How I Built an MLP Evaluator for a Novel Board Game
How I Built an MLP Evaluator for a Novel Board Game
我是如何为一款新颖的棋盘游戏构建 MLP 评估器的
When you build a chess engine, you stand on the shoulders of giants. Piece values were tuned decades ago. King safety, pawn structure, mobility, Stockfish has canonical implementations of all of them. You can crack open any modern engine and read a decades-long conversation about what makes a chess position good. 当你构建一个国际象棋引擎时,你是站在巨人的肩膀上。棋子的价值在几十年前就已经被调整好了。国王安全、兵形、机动性,Stockfish 对所有这些都有经典的实现。你可以打开任何现代引擎,阅读关于“什么构成了好的棋局”长达几十年的讨论。

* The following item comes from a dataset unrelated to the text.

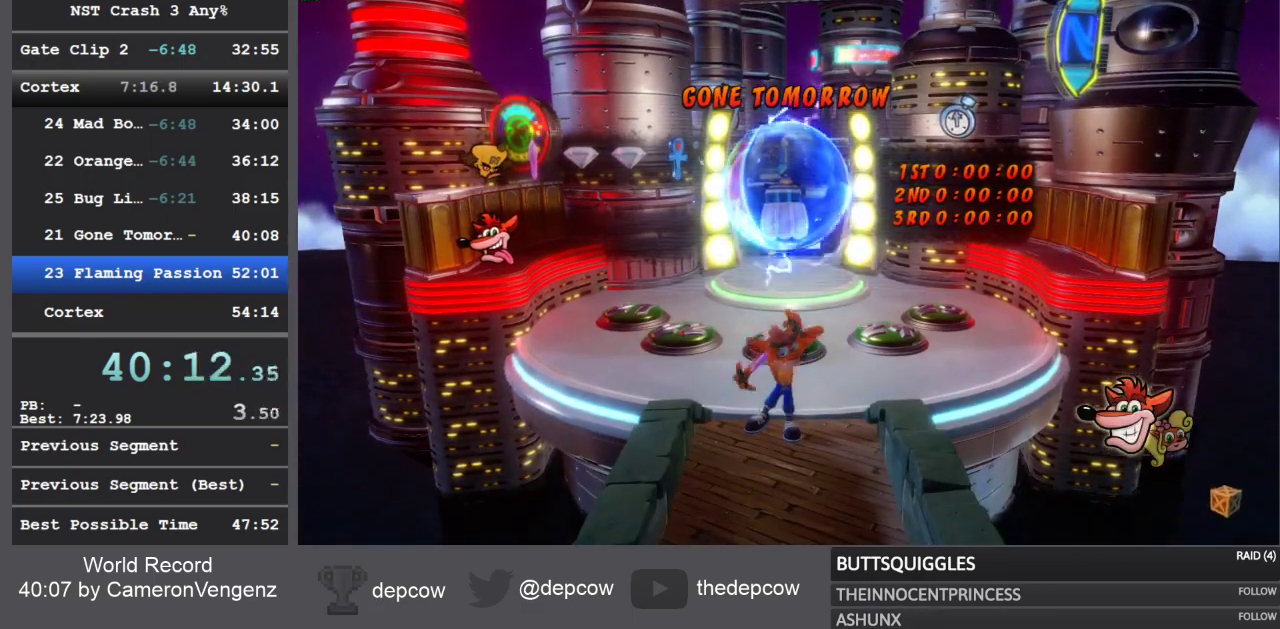
{"buttons": [], "left_stick": "up", "right_stick": "center", "events": []}
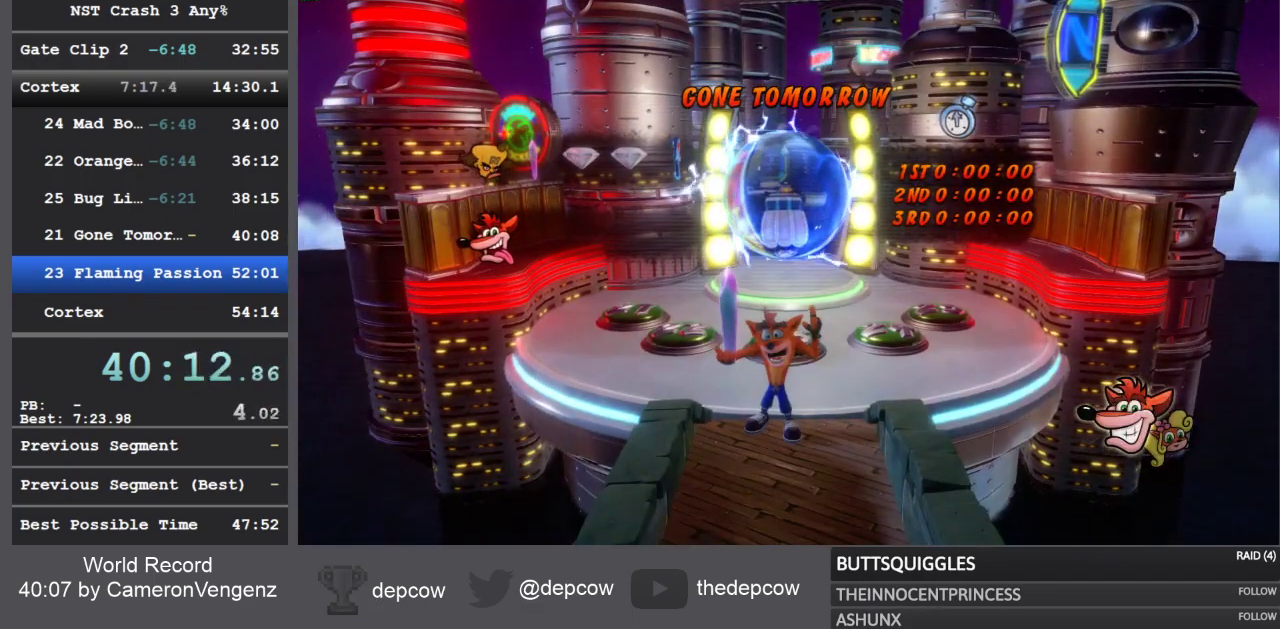
{"buttons": [], "left_stick": "up", "right_stick": "center", "events": []}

When you build an engine for a game you invented six months ago, none of that exists. I’ve been building Larss, a 1v1 tetromino placement game that feels like Block Blast but plays like chess. Two players alternate placing pieces on a shared 11×11 to 14×14 board, filling rows, columns, and diagonals to clear cells and score. Matches take 5-10 minutes and are ~99% skill, the same piece sequence goes to both players, so wins emerge from position, not luck. 当你为你六个月前发明的游戏构建引擎时,这些都不存在。我一直在开发 Larss,这是一款 1v1 的俄罗斯方块放置游戏,感觉像《Block Blast》,但玩法像国际象棋。两名玩家轮流在 11×11 到 14×14 的共享棋盘上放置棋子,通过填满行、列和对角线来消除格子并得分。比赛耗时 5-10 分钟,约 99% 靠技术,因为双方玩家面对的是相同的棋子序列,所以胜利源于位置,而非运气。

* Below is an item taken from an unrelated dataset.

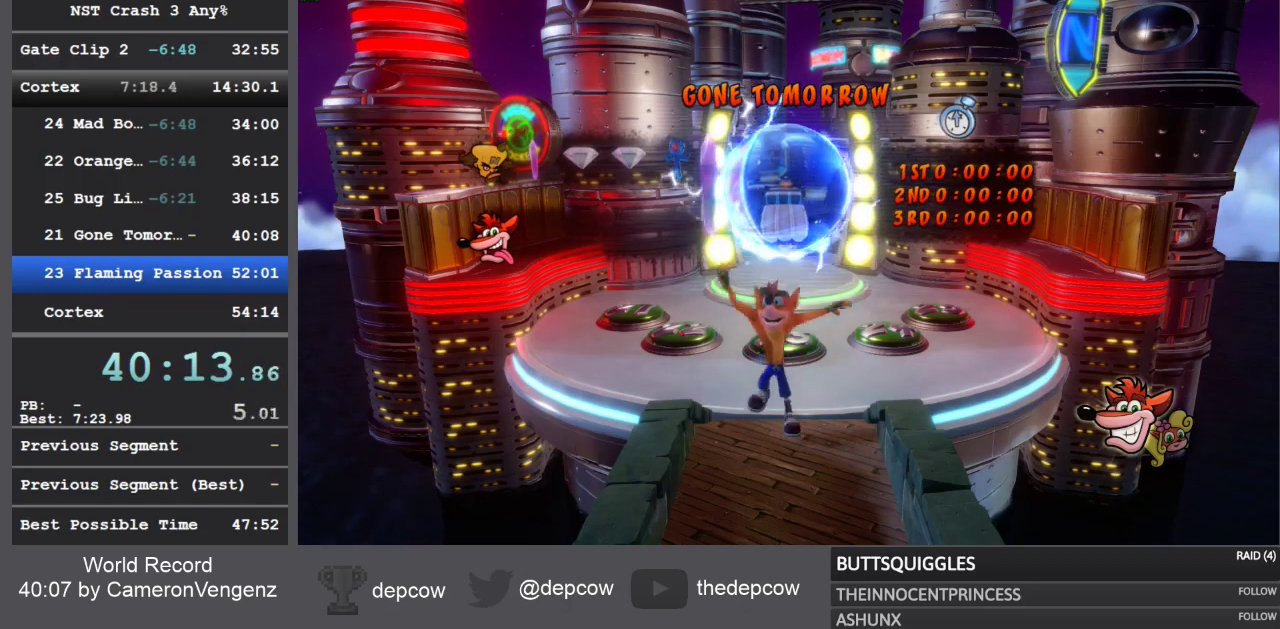
{"buttons": [], "left_stick": "up", "right_stick": "center", "events": []}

Then came the engine. Rust, iterative deepening, alpha-beta pruning, the search side was familiar territory. The hard part was the evaluation function: given a position, how good is it? This is a story about the multi-layer perceptron I built to answer that question, why I couldn’t just use NNUE, and what I learned when a much simpler model beat it. 接下来是引擎部分。Rust、迭代加深、Alpha-Beta 剪枝,搜索方面是我熟悉的领域。最难的部分是评估函数:给定一个局面,它有多好?这是一个关于我如何构建多层感知机(MLP)来回答这个问题的故事,包括为什么我不能直接使用 NNUE,以及当一个更简单的模型击败它时我学到了什么。
The problem: no priors, no theory, no dataset. In chess, if I tell you the black queen is under attack and the white king is exposed, you don’t need a computer to know who’s winning. Larss has no such shared intuition. What does “development” mean when your pieces are randomized tetrominoes? What’s the equivalent of a backward pawn? 问题在于:没有先验知识,没有理论,没有数据集。在国际象棋中,如果我告诉你黑方皇后受到攻击,白方国王暴露,你不需要电脑也能知道谁占优势。Larss 没有这种共识。当你的棋子是随机的俄罗斯方块时,“发展”意味着什么?什么相当于“落后兵”?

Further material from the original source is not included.